Ma non c’è nessuna necessità che la differenziazione dal femminile-materno (pure necessaria) avvenga nella modalità del matricidio. Finché tuttavia non riconosciamo quel primo legame, quel debito originario che ci lega a nostra madre, non è possibile tagliare il cordone ombelicale senza ricorrere alla violenza. Ma allora, lungi dall’essere occasione festosa di differenza, la separazione dalla madre continuerà a perseguitarci con le sue Erinni. Il punto però è che la tradizione patriarcale non ci fornisce gli strumenti teorici e pratici adatti a vivere in modo pacifico quella separazione: per farlo ci mancano le risorse, perché quelle che abbiamo sono distorte da nostalgia, misoginia, paura.
Quelle risorse vanno cercate altrove. Risulta ancora una volta evidente la necessità per noi uomini di fare un passo indietro e aprirci al dialogo col femminismo: perché, da quando le donne hanno cominciato a pensarsi a partire da loro stesse, da quando hanno liberato l’universo materno dal segno negativo assegnatogli dalla tradizione maschile, nuove parole sono disponibili. Per un pensiero della differenza maschile, mettere a frutto quelle parole può allora significare l’elaborazione di un discorso finalmente sereno sulla nostra origine materna, capace forse di lasciarsi alle spalle la follia di Oreste.

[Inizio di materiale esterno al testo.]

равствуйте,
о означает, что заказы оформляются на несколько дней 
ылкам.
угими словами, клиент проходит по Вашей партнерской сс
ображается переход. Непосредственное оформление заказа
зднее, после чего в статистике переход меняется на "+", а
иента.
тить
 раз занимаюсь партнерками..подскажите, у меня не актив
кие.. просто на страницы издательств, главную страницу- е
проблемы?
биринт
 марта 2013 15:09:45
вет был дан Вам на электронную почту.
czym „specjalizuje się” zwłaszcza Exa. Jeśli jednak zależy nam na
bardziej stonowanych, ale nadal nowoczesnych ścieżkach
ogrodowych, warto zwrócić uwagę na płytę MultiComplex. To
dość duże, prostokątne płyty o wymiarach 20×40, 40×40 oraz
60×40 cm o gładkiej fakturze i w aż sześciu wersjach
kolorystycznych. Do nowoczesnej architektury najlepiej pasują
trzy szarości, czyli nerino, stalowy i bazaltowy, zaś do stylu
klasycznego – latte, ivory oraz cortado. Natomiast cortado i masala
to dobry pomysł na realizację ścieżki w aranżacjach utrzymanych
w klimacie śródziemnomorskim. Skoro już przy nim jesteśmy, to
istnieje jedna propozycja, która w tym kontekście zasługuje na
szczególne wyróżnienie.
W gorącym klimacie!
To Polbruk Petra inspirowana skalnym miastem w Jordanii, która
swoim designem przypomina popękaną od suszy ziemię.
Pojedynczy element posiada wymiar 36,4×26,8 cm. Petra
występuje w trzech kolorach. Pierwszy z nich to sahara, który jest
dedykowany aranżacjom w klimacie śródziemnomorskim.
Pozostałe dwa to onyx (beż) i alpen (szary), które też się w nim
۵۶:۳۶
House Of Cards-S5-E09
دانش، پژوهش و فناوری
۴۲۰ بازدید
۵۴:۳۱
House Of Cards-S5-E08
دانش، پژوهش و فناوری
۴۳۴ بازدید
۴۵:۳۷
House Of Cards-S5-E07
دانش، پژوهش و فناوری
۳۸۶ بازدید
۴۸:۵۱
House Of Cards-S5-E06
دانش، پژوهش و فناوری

(1) Luce Irigaray, Avvicinarsi all’altro come altro, in In tutto il mondo siamo sempre in due. Chiavi per una convivenza universale, Baldini Castoldi Dalai, Milano 2006, pag. 67.
(2) J. Rutherford, Missing mothers, in Men & Mothers, “Achilles Heel”, n. 12, autunno 1991.
(3) Ora nella raccolta postuma di Autres écrits, Seuil, Parigi 2001.